> Work item
Format every line of the material below as a Markdown table with the columns "Row" and "Line," numbering the rows and omitting blank lines. Leave the pictures out of the table.

Saved entries:
Start of Block

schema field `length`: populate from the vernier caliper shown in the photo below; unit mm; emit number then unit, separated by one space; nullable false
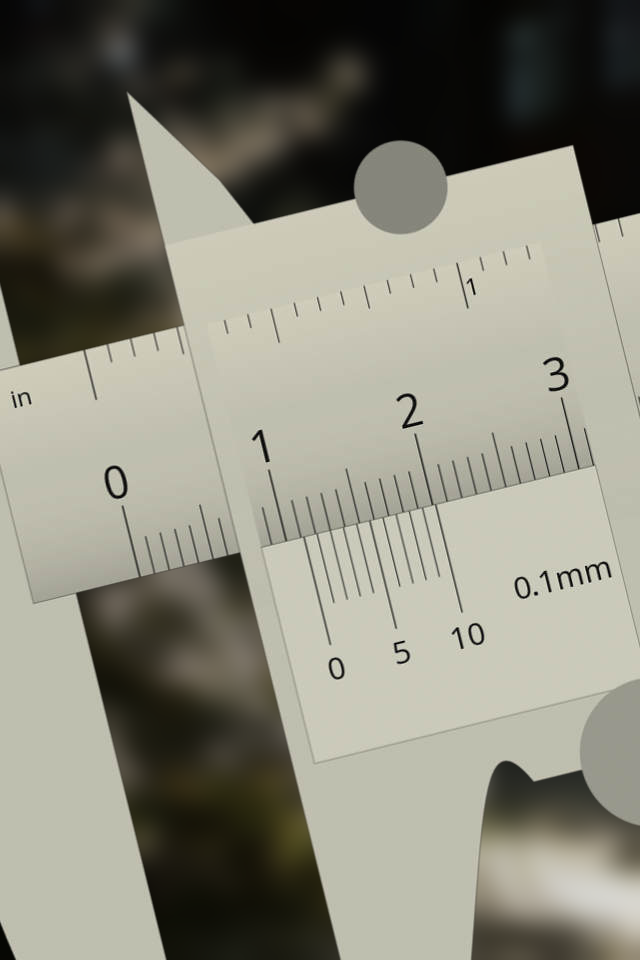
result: 11.2 mm
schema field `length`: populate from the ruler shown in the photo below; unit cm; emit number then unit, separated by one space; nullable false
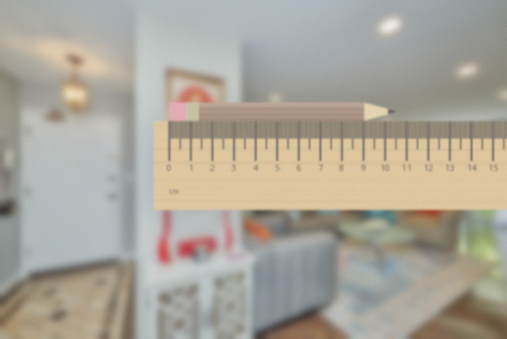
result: 10.5 cm
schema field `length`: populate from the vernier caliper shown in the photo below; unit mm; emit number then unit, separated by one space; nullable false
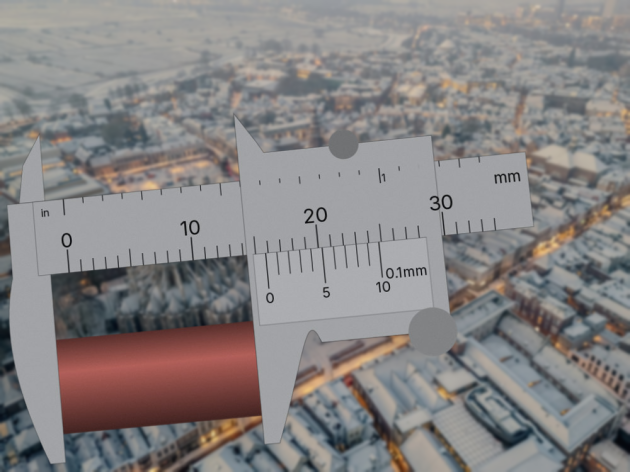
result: 15.8 mm
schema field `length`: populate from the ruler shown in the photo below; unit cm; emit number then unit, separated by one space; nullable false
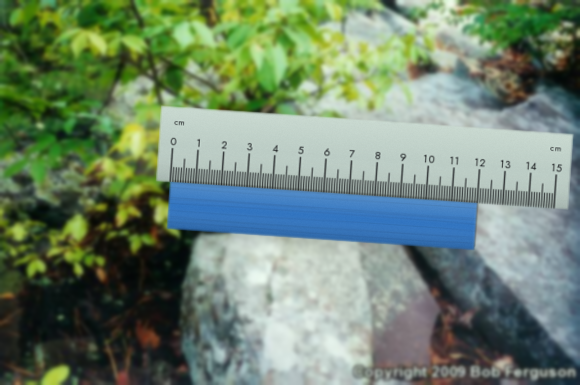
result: 12 cm
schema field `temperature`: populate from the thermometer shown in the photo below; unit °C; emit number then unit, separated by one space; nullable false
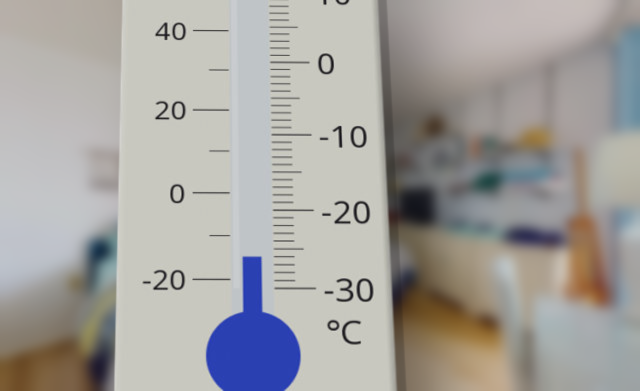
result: -26 °C
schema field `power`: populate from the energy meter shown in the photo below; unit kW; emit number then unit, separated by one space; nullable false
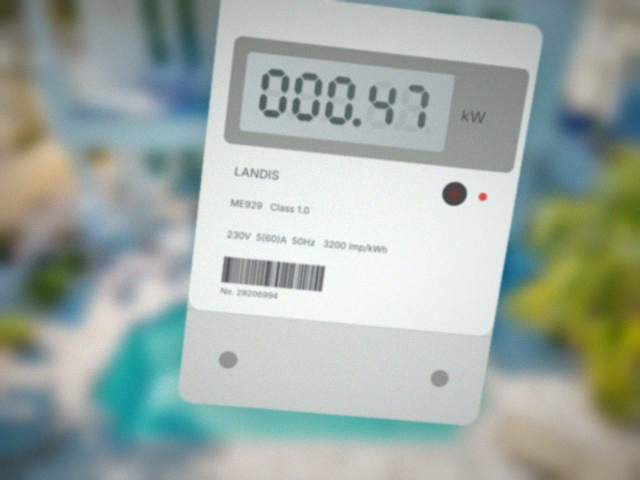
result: 0.47 kW
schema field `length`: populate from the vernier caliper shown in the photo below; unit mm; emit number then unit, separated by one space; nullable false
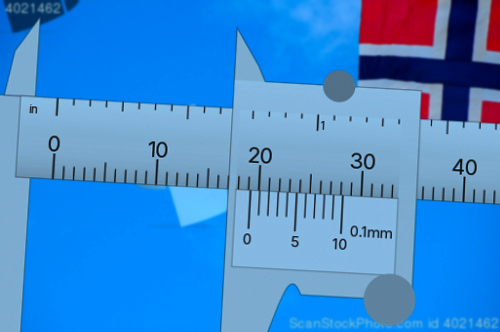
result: 19.2 mm
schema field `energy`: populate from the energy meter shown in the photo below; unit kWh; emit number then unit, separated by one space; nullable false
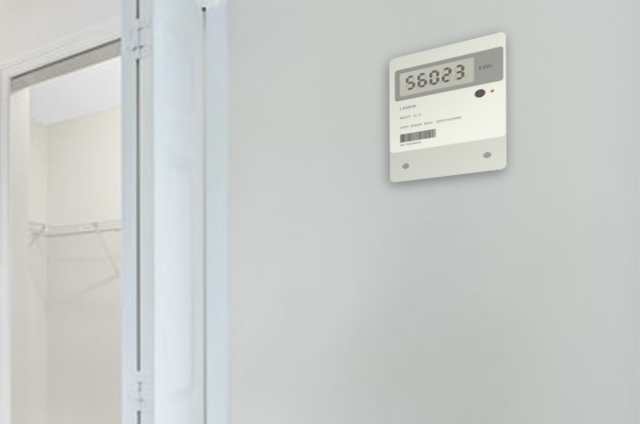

End of Block

> Solution
| Row | Line |
|---|---|
| 1 | schema field `length`: populate from the vernier caliper shown in the photo below; unit mm; emit number then unit, separated by one space; nullable false |
| 2 | result: 11.2 mm |
| 3 | schema field `length`: populate from the ruler shown in the photo below; unit cm; emit number then unit, separated by one space; nullable false |
| 4 | result: 10.5 cm |
| 5 | schema field `length`: populate from the vernier caliper shown in the photo below; unit mm; emit number then unit, separated by one space; nullable false |
| 6 | result: 15.8 mm |
| 7 | schema field `length`: populate from the ruler shown in the photo below; unit cm; emit number then unit, separated by one space; nullable false |
| 8 | result: 12 cm |
| 9 | schema field `temperature`: populate from the thermometer shown in the photo below; unit °C; emit number then unit, separated by one space; nullable false |
| 10 | result: -26 °C |
| 11 | schema field `power`: populate from the energy meter shown in the photo below; unit kW; emit number then unit, separated by one space; nullable false |
| 12 | result: 0.47 kW |
| 13 | schema field `length`: populate from the vernier caliper shown in the photo below; unit mm; emit number then unit, separated by one space; nullable false |
| 14 | result: 19.2 mm |
| 15 | schema field `energy`: populate from the energy meter shown in the photo below; unit kWh; emit number then unit, separated by one space; nullable false |